··· LISTED RECORDS ···

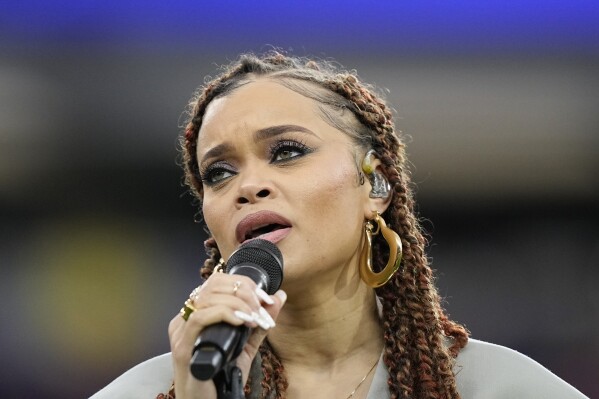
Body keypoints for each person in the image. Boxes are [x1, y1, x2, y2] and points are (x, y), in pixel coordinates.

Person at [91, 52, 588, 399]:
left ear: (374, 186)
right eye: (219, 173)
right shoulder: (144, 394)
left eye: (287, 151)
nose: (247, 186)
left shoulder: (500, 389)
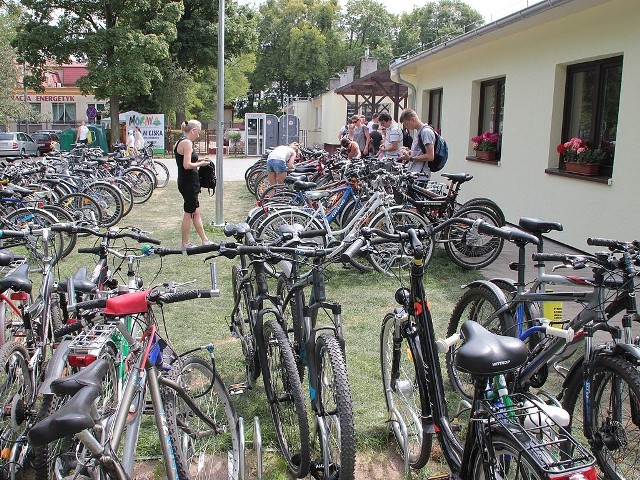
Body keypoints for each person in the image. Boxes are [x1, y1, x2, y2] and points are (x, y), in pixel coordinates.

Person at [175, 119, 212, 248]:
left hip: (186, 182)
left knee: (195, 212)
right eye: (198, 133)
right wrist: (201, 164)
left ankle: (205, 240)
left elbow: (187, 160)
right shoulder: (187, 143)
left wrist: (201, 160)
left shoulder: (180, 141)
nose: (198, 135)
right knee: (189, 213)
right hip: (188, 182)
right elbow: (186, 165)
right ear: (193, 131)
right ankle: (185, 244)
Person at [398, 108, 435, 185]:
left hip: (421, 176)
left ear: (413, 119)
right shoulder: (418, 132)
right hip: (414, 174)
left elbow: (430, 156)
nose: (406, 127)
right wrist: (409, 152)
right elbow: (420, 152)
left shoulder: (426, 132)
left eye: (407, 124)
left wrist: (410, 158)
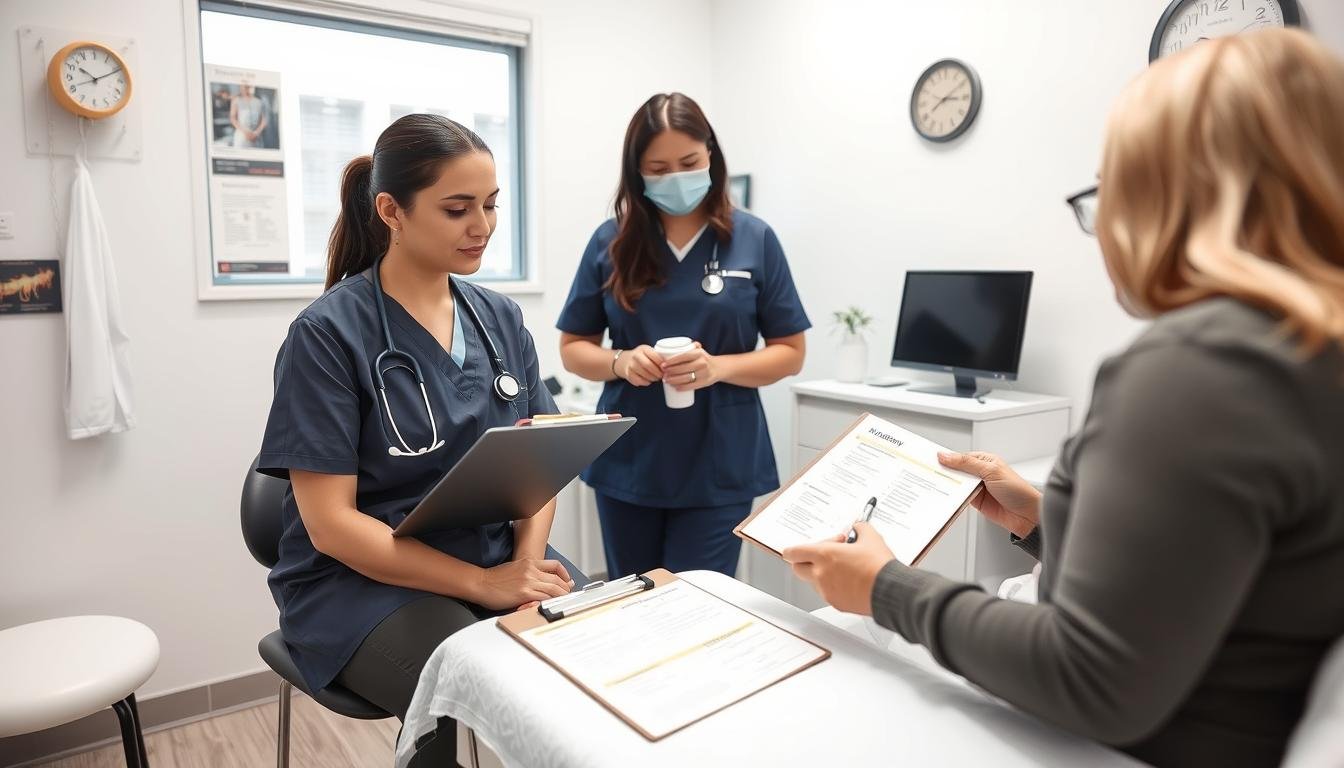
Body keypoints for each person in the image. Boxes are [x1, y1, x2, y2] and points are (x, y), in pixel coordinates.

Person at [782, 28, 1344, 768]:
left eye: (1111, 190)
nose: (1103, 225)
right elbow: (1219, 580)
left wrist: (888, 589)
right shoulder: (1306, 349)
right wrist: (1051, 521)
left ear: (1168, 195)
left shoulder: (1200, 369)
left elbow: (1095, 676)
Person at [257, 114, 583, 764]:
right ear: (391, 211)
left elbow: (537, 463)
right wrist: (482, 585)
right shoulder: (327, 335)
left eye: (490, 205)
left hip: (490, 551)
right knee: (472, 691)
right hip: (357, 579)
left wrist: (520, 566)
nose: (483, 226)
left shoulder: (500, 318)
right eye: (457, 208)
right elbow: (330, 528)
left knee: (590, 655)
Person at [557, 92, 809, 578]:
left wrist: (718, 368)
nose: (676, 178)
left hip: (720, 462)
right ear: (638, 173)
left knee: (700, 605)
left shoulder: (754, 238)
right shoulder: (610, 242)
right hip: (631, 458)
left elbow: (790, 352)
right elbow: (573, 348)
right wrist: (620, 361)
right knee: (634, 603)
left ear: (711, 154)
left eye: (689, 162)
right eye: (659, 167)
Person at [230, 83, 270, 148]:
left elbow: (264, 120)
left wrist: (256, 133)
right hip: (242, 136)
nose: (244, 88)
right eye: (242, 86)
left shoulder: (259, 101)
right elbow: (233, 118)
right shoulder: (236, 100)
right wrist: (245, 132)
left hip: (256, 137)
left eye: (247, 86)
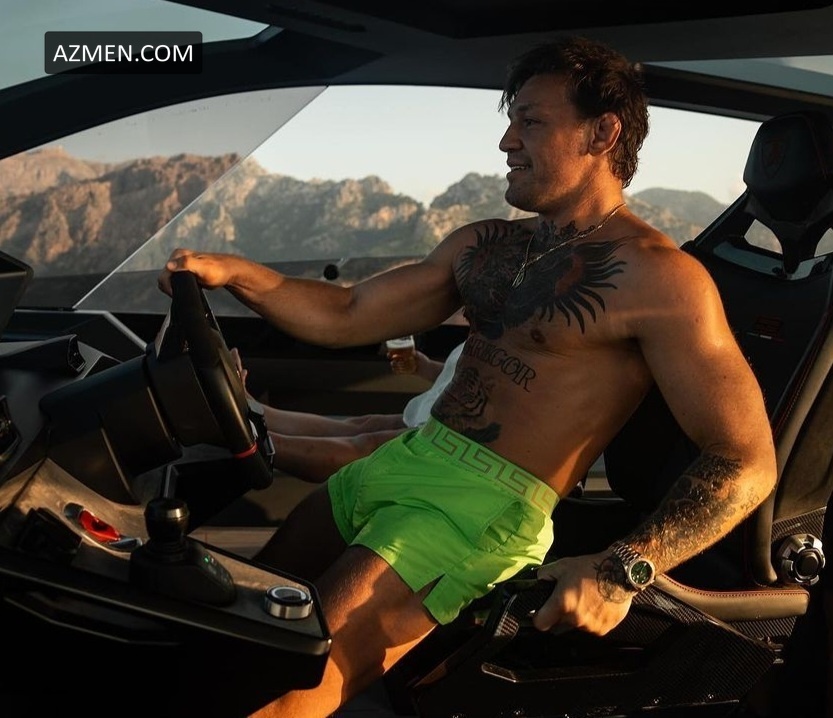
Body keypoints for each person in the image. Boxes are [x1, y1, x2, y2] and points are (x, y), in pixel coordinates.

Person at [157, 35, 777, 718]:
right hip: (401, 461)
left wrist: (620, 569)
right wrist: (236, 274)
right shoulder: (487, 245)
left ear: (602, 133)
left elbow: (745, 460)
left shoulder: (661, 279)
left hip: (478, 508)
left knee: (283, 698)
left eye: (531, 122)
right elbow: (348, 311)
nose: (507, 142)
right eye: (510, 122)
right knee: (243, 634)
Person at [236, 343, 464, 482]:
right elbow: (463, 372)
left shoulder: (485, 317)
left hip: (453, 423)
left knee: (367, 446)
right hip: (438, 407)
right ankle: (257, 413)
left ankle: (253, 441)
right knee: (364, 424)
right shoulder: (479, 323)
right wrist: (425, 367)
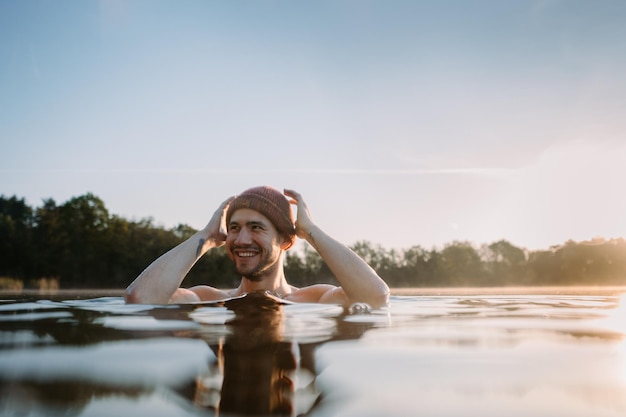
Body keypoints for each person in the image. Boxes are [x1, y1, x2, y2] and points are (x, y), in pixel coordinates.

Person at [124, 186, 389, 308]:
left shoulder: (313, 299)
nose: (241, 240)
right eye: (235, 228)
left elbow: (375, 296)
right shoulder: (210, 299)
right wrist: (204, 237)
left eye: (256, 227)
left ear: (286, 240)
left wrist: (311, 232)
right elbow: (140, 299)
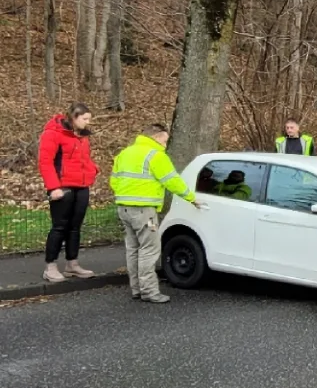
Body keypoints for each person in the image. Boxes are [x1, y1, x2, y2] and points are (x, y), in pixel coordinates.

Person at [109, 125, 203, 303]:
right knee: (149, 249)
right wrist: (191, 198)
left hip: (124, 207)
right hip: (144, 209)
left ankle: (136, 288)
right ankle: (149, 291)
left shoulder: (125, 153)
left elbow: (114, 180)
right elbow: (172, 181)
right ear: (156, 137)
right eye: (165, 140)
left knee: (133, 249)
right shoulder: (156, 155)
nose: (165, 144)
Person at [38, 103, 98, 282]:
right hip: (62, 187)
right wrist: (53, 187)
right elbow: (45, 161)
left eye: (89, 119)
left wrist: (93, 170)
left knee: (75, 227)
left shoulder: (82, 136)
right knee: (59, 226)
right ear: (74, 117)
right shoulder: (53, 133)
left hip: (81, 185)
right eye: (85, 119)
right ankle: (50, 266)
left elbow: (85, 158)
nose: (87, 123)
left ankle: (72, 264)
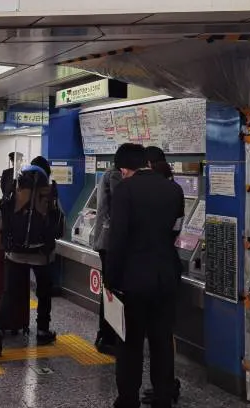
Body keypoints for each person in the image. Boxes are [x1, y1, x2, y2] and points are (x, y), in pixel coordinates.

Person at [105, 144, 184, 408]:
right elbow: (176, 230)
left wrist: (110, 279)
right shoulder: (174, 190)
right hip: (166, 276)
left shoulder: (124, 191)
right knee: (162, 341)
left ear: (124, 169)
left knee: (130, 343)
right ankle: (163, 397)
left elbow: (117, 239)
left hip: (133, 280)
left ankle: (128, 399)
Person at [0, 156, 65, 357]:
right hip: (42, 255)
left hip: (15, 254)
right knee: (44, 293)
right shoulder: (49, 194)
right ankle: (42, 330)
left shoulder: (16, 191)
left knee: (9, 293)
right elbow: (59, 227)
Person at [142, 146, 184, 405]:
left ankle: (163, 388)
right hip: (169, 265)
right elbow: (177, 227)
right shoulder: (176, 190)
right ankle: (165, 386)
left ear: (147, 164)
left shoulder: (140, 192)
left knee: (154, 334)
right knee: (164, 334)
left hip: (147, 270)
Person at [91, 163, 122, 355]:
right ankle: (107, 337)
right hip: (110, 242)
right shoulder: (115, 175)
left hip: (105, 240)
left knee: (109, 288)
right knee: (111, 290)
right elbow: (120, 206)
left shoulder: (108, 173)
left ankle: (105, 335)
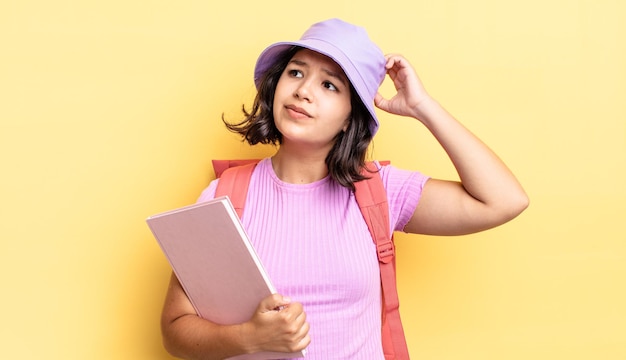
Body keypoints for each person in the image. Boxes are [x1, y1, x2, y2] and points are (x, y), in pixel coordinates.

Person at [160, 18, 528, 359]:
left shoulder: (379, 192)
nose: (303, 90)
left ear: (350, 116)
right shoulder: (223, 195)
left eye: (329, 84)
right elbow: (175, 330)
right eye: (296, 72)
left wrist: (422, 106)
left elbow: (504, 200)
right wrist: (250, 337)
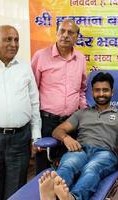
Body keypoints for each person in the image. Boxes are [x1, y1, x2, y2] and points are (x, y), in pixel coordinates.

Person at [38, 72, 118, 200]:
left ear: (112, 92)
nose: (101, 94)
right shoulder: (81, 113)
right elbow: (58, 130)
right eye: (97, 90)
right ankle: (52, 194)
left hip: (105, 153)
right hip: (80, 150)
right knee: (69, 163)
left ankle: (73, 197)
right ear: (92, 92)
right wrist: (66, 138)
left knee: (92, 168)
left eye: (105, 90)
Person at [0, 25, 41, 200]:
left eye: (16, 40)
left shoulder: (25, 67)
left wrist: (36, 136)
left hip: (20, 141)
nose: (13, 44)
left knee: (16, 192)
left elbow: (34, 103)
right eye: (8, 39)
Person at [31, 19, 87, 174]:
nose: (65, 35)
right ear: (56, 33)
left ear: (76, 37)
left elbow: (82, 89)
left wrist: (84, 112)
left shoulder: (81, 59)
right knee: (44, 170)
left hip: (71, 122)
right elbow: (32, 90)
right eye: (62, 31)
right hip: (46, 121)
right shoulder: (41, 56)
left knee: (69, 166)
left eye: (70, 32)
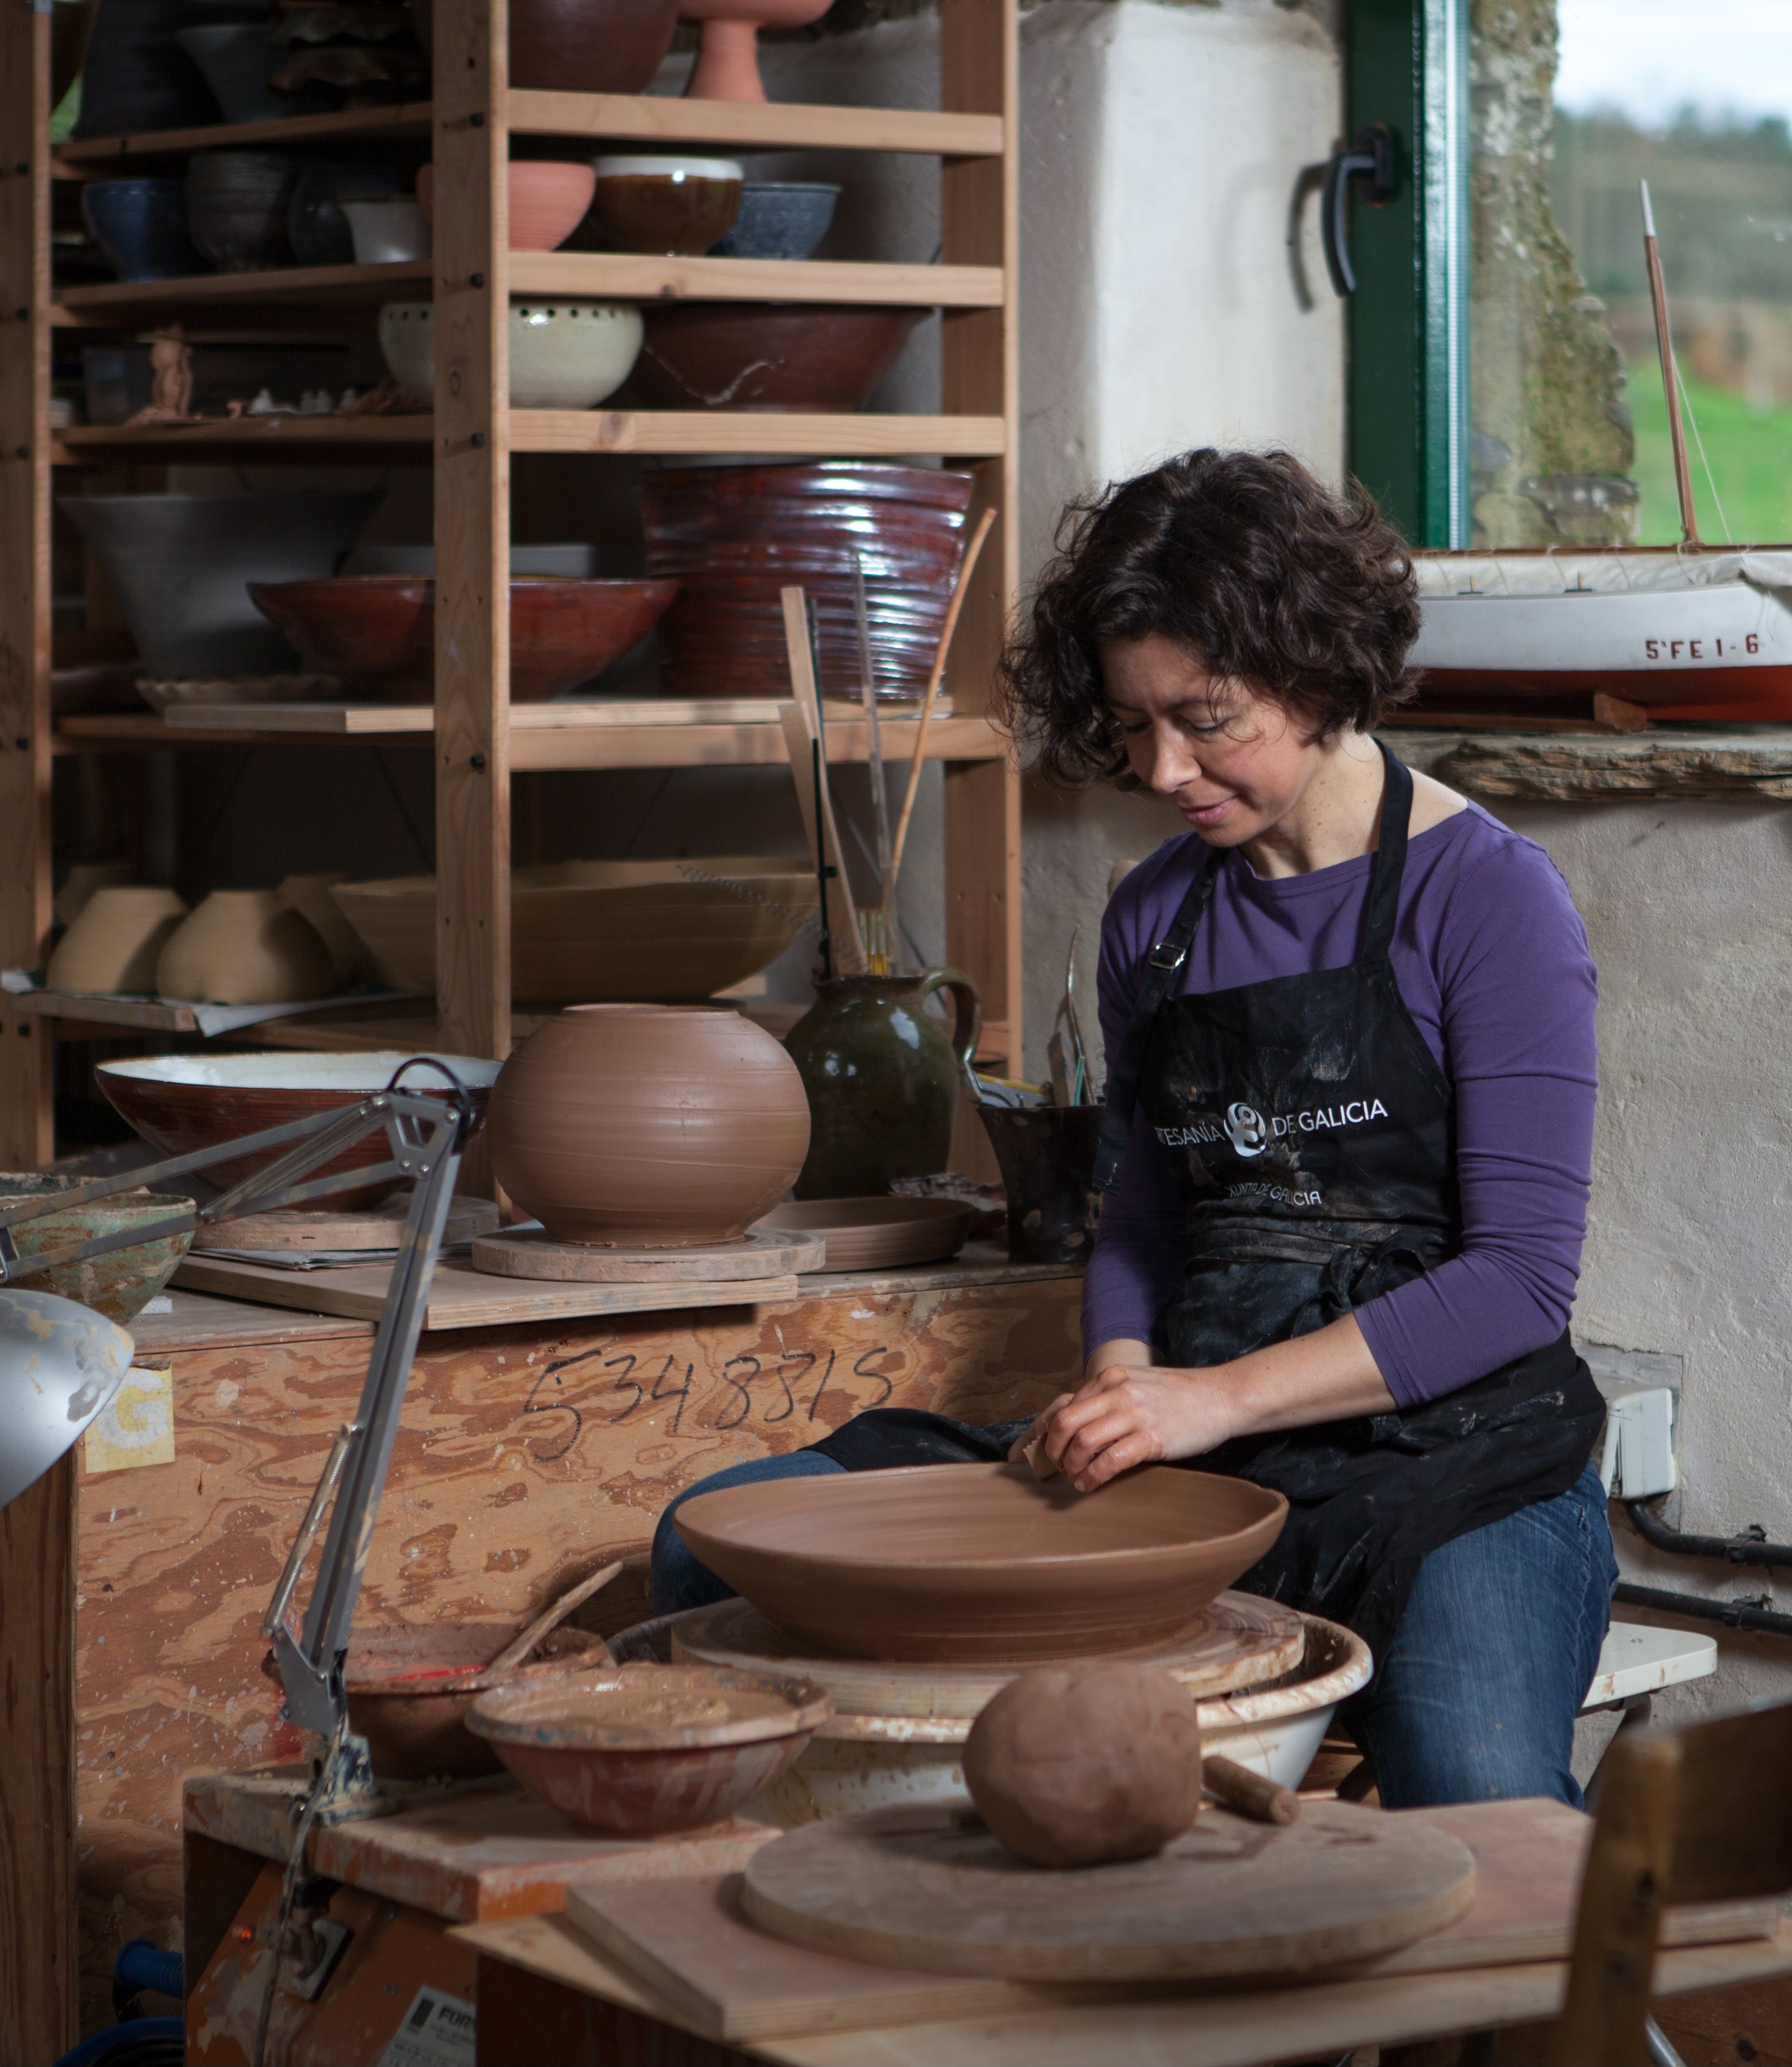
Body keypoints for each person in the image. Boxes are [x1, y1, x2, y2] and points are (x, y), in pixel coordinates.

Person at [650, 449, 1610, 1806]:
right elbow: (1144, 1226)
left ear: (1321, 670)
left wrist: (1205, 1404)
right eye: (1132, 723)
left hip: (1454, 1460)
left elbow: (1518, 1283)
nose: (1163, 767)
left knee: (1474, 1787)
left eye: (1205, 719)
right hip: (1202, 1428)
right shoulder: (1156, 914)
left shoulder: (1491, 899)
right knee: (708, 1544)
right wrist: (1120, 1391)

···

> _WHAT TO DO_: Wherever the line holding "left shoulder: (754, 238)" falls in the entries above, copy exactly from it through the line holding "left wrist: (256, 133)", inclusive, and add nothing.

> _ANSWER BELOW_:
left shoulder: (754, 238)
right shoulder: (610, 242)
right hip: (631, 458)
left elbow: (790, 352)
right elbow: (573, 348)
right wrist: (620, 361)
right knee: (634, 603)
left ear: (711, 154)
left eye: (689, 162)
right eye: (659, 167)
Person at [230, 83, 270, 148]:
left elbow: (264, 120)
left wrist: (256, 133)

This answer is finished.